The two “top” Wild forwards are a far cry from Parise’s prior teammates. The now-former Devil is a hard-working two-way player, but he will have a world of trouble performing on a team that has no 30+ goal-scorers.

In the 2012 season, the Wild had the lowest goals-per-game average in the league (2.02) and the fourth-worst power play percentage (15.1%). Needless to say, they missed the 2012 playoffs, finishing 12th in the Western Conference.

The Wild have made it to the playoffs three times in their 12 years of existence.

In their first run in 2003, they made it to the Western Conference finals where they were swept by the Anaheim Ducks (4-0).

Minnesota had a much shorter run in the 2007 and 2008 playoffs, losing in the quarterfinals to Anaheim in 2007 (4-1) and Colorado in 2008 (4-2).

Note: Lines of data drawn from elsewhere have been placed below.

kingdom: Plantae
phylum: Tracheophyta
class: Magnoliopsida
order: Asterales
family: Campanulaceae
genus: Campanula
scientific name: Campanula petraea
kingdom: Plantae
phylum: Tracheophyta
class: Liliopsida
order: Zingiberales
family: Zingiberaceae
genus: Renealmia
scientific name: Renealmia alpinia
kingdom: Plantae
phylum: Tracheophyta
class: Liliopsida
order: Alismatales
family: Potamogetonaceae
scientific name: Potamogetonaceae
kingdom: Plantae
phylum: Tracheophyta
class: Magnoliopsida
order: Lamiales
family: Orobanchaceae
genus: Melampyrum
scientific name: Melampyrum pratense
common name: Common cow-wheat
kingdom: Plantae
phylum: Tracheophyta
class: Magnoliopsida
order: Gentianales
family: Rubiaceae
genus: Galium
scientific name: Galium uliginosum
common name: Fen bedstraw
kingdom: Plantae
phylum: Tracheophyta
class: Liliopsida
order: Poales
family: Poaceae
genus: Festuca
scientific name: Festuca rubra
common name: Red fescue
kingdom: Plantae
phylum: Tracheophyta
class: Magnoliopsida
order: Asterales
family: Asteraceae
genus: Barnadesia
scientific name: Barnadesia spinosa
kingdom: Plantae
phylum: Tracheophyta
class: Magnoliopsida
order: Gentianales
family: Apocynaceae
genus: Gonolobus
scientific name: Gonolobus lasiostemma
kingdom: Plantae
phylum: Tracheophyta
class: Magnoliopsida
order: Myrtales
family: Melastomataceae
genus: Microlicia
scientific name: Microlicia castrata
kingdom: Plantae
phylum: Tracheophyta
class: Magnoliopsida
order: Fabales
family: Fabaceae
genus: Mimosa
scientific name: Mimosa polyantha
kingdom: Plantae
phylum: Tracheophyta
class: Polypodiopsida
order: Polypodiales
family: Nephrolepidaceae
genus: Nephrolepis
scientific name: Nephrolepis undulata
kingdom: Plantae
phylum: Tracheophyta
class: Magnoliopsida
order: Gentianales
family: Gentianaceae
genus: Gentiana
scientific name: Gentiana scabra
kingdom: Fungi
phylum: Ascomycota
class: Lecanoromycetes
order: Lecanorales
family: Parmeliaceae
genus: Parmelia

What players and teams fail to realize is that a player’s performance is affected by far more than just natural talent—coaching, drilling, teammates and atmosphere all affect a player’s game. When a player like Parise defects to a new team, he becomes a new player entirely.

Parise might have his family and friends around him more in Minnesota, but in a life where hockey is a career, friends and family become distractions and can negatively impact a player's performance.

Former Devil Scott Gomez’s production quickly slipped after his first year with the Rangers, and he was eventually dealt to the Montreal Canadiens, where he has just put up two of his career-worst seasons.

Parise left a team that had just made it to the Stanley Cup Finals to be a hometown hero in hopeless Minnesota and, like Scott Gomez in 2007, he has dug his own grave.